* Provided passage:
---+---
Demolishing the Korail Slum

June 20th, 201212:03 pm @


Dhaka is home to over three million slum-dwellers, amounting to nearly 25% of its population. Up to 400,000 new migrants move to the capital city each year. Many of these migrants are farmers who, in seeking better economic opportunities, take up work as domestic help, garment workers or rickshaw drivers. Dhaka’s annual wave of rural-to-urban migration has predictably strained existing infrastructure and resources, thereby forcing migrants to reside in informal settlements or slum communities on government land. They live with illegal status and limited access to electricity, potable water or sanitation services. Safety is also a major concern.

The Korail slum in Dhaka sits on over 170 acres of government land owned by the state-owned Bangladesh Telecommunications Company Limited, the Public Works Department and the Ministry of Information and Communication. It is the largest slum in the capital city and shares its borders with two wealthy neighborhoods, Banani and Gulshan. Over 40,000 people reside in Korail, and they all face eviction due to a January 2012 High Court order to clear that land. This latest call for demolition of Korail is reaction to renewed reports of the slum’s encroachment on government land and its impact on the nearby Korail Lake. “We have created a structure where there is no place but slums for low income people to live. They are the engine of the informal economy, and yet, the State likes to pretend that they don’t exist and this [eviction] is the result of that indifference,” says Asif Saleh, Director of Communication at BRAC.

Just a few months after the order was issued, in April 2012, the Dhaka district administration began to demolish almost 2,000 homes in Korail without advance notice, leaving 4,500 people homeless. The overwhelming fear for slum residents is that the government will similarly continue to clear Korail in the months ahead. “The way the whole process was carried out was very inhumane. We received an announcement on April 3rd, and the next day morning, the eviction began. We were given just one night to dismantle our homes, gather our belongings and relocate ourselves. Where will we go?” says one of the Korail evictees. At the moment, a separate court order has temporarily halted demolition.

The current move to demolish Korail is not the Dhaka district administration’s first attempt to eradicate the city’s slums. According to a joint initiative by the Government of Bangladesh and the Department for International Development, at least 60,000 people were displaced due to evictions in 27 of Dhaka’s slum communities between 2006 and 2008. In the wake of that mass eviction, Ain o Salish Kendra — a local organization offering legal aid to slum-dwellers — petitioned the High Court to pass an order ensuring “the rehabilitation of the Korail slum dwellers before any eviction drive.” The High Court passed an order to this effect. But in what seems like a case of gross government negligence, officials involved in current eviction efforts seem clueless about this earlier order: “I have no knowledge about any previous directive,” says Dhaka magistrate Selim Hossain, who oversaw the April 2012 slum eviction.

The government has proceeded with its eviction efforts with little regard for where displaced slum-dwellers will go and what they will do. In 2007, the World Bank reported on Dhaka’s urbanization and noted “eviction of squatters from public land has been a continuing practice of government policy.” The lives and livelihoods of these slum-dwellers have been disrupted or threaten to be disrupted in ways that have long-lasting effects on, for example, the income-earning opportunities of adults and the education of children.
---+---
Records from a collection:
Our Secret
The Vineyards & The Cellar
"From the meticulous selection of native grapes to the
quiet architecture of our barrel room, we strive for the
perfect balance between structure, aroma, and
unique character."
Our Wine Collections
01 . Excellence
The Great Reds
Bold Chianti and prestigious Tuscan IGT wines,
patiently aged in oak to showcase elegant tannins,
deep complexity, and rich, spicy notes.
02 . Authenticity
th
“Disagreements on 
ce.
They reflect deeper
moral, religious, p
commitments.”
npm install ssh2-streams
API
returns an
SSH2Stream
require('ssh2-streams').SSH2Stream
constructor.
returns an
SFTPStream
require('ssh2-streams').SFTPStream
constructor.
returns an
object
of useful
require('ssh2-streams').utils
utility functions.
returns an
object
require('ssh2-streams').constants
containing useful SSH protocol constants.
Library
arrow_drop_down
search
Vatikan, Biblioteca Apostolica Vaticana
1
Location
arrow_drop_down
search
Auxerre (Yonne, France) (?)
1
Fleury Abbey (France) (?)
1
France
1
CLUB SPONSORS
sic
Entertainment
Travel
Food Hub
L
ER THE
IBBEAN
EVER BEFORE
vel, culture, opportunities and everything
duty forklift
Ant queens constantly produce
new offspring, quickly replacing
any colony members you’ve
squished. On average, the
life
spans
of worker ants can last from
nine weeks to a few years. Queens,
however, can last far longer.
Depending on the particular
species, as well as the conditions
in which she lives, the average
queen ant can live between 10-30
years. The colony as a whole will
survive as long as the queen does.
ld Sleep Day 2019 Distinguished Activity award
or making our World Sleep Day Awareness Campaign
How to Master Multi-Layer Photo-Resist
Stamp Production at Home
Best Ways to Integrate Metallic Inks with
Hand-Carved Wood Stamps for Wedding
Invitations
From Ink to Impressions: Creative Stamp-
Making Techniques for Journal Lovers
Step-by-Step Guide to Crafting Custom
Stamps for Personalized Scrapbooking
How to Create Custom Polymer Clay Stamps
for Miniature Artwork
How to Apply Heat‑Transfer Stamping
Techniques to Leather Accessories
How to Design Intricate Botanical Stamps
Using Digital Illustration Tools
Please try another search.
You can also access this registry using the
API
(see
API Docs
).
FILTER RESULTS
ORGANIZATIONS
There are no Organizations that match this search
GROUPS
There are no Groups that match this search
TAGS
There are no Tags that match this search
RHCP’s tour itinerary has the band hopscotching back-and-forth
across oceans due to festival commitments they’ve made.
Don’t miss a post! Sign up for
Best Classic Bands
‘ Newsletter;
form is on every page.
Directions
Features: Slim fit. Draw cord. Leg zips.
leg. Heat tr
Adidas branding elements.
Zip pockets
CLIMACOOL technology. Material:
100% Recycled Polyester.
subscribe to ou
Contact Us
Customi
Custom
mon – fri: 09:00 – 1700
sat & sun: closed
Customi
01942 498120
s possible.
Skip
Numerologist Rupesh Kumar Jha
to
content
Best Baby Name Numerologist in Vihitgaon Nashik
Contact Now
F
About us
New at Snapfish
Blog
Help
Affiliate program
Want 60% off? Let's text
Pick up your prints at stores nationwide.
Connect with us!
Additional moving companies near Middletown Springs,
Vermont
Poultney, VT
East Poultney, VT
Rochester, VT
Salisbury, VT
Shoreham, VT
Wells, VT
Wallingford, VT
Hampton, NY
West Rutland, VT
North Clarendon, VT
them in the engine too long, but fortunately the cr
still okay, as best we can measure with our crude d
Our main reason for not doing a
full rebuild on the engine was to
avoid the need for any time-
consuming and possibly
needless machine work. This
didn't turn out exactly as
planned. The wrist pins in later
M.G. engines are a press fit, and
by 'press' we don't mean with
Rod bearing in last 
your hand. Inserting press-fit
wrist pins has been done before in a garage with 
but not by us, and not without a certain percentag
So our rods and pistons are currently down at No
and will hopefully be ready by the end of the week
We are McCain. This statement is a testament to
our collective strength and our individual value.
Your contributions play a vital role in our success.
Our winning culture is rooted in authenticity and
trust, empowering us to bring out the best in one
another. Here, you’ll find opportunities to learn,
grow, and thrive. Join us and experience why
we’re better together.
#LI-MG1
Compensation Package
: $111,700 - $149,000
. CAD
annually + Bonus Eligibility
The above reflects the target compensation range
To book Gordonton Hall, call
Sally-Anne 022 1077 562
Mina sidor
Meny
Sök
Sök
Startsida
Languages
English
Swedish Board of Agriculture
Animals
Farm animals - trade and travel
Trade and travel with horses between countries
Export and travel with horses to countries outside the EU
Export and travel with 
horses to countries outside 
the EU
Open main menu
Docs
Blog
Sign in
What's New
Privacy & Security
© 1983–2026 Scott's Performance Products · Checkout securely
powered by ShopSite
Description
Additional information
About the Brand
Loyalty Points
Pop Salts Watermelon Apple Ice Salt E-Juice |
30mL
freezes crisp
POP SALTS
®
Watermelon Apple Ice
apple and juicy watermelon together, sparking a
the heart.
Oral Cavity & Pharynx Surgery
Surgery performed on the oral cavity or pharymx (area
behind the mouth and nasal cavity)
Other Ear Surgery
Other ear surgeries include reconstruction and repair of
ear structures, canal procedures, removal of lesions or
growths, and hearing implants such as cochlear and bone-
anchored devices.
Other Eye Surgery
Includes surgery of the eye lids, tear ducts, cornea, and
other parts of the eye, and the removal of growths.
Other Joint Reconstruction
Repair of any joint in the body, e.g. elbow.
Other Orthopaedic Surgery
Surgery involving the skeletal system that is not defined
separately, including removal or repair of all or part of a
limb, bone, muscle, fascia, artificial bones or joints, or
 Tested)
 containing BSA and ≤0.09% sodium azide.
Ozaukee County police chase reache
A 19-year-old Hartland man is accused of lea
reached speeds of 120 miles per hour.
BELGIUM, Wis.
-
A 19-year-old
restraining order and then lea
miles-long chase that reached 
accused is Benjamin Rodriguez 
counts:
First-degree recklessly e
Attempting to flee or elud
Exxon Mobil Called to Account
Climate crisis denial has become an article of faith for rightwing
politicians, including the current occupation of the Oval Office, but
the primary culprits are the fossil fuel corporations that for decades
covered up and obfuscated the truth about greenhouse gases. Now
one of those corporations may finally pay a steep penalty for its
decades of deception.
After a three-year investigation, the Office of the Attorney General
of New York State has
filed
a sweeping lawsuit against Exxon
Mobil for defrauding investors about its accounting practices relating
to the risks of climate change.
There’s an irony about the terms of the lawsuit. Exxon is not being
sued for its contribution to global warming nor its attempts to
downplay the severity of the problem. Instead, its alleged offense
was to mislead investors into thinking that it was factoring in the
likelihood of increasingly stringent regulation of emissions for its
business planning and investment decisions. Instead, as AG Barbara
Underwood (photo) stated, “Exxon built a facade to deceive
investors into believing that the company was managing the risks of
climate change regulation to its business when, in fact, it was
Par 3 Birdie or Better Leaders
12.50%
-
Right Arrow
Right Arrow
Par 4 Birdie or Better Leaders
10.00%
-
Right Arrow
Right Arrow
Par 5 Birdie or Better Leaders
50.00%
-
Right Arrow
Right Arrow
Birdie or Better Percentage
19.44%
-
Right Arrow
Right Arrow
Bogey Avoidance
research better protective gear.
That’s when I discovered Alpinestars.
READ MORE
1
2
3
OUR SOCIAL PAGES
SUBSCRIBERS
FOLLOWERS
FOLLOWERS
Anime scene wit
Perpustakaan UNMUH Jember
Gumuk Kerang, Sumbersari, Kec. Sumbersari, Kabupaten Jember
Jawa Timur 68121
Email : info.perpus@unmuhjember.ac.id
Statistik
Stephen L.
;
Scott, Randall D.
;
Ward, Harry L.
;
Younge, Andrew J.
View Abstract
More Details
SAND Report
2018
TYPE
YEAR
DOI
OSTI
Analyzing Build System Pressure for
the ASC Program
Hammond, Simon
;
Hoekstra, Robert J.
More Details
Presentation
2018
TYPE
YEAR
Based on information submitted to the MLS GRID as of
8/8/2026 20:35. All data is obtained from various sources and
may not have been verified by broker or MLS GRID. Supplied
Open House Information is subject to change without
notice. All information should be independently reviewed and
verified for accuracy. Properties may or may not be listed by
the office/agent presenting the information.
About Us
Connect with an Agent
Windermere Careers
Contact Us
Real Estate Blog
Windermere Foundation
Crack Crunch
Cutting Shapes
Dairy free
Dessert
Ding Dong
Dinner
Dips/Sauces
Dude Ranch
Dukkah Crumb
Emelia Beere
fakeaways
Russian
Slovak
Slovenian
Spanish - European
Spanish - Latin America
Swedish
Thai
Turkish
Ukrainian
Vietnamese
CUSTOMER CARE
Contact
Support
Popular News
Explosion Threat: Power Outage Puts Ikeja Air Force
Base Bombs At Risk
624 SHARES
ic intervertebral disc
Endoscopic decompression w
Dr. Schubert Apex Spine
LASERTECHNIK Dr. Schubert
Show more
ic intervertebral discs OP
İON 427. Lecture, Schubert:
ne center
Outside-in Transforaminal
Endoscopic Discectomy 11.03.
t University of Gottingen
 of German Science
---+---
* What to work on:
1/ Retype the passage on the Korail slum, everything from "Dhaka is home" down to "a major concern.".
2/ According to the passage on the Korail slum, how many homes did the Dhaka district administration begin to demolish in April 2012?

* Activity answers:
1/
Dhaka is home to over three million slum-dwellers, amounting to nearly 25% of its population. Up to 400,000 new migrants move to the capital city each year. Many of these migrants are farmers who, in seeking better economic opportunities, take up work as domestic help, garment workers or rickshaw drivers. Dhaka’s annual wave of rural-to-urban migration has predictably strained existing infrastructure and resources, thereby forcing migrants to reside in informal settlements or slum communities on government land. They live with illegal status and limited access to electricity, potable water or sanitation services. Safety is also a major concern.

2/ Almost 2,000 homes.